Sexual offences under POCSO are gender neutral in terms of the victim but not the perpetrator, who can only be a male. But Pinki Virani and Rajesh Talwar maintain that child sex abusers also include females.

Pinki Virani, a journalist and a social activist, was recently in the news for filing a public interest petition in the Supreme Court challenging the presidential commutation of the death sentences of those convicted and sentenced in child rape cases into life sentences. Although the Criminal Law (Amendment) Act, 2013, makes death penalty one of the options before a judge while sentencing an accused convicted of an aggravated sexual assault, or leaving the victim in a persistent vegetative state or an accused convicted twice for rape, death penalty is not mandatory in child rape cases. Therefore, Pinki Virani’s petition, which has been admitted for hearing, raises the important issue of presidential powers in deciding mercy petitions of convicts, whatever the gravity of their crimes. It may be constitutionally impermissible for the judiciary to create a separate category of prisoners accused of child rape and deny them the right to seek the President’s pardon on legally permissible grounds.

Rajesh Talwar is doubtful whether the death penalty can be an effective deterrent to such crimes. He seems to endorse Ashis Nandy’s stand that perpetrators of such violence have little control over their rage and instinctual drives and are immune to fears of punishment.

As Pinki Virani admits in her book, a court of law can only give a judgment, and not real justice to a child who has been abused sexually. And yet, she says, judgments must remain the final yardstick because justice, if it cannot be truly done, should at least be seen to be done.

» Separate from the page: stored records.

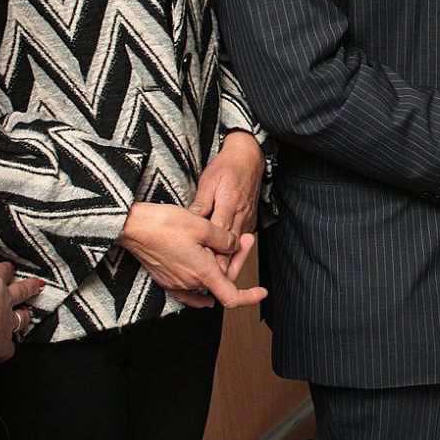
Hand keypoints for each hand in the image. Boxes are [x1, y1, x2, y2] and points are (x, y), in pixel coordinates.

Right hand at [0, 262, 45, 361]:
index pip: (2, 270)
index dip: (6, 269)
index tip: (8, 268)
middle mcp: (4, 300)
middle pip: (22, 290)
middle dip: (30, 286)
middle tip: (38, 284)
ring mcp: (7, 322)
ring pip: (21, 317)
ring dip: (24, 316)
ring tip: (26, 315)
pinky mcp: (3, 343)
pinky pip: (8, 349)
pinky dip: (5, 352)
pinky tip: (1, 354)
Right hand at [117, 203, 266, 309]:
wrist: (132, 226)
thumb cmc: (164, 224)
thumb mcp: (202, 226)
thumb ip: (224, 240)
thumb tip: (234, 247)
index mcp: (202, 273)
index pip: (231, 296)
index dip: (249, 296)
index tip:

There are several judgments which, according to her, refer to virginity as being a girl’s only virtue and marriage her only goal. No wonder, judges not sensitised enough to gender issues destroy the very notion of justice when they deal with cases relating to girl children and sexual abuse. If judges, as Pinki Virani alleges on the basis of her research, expect a little girl to speak loudly, clearly, without confusion in the court about the sexual abuse that has caused her so much hurt, then it clearly shows their insensitivity to gender justice.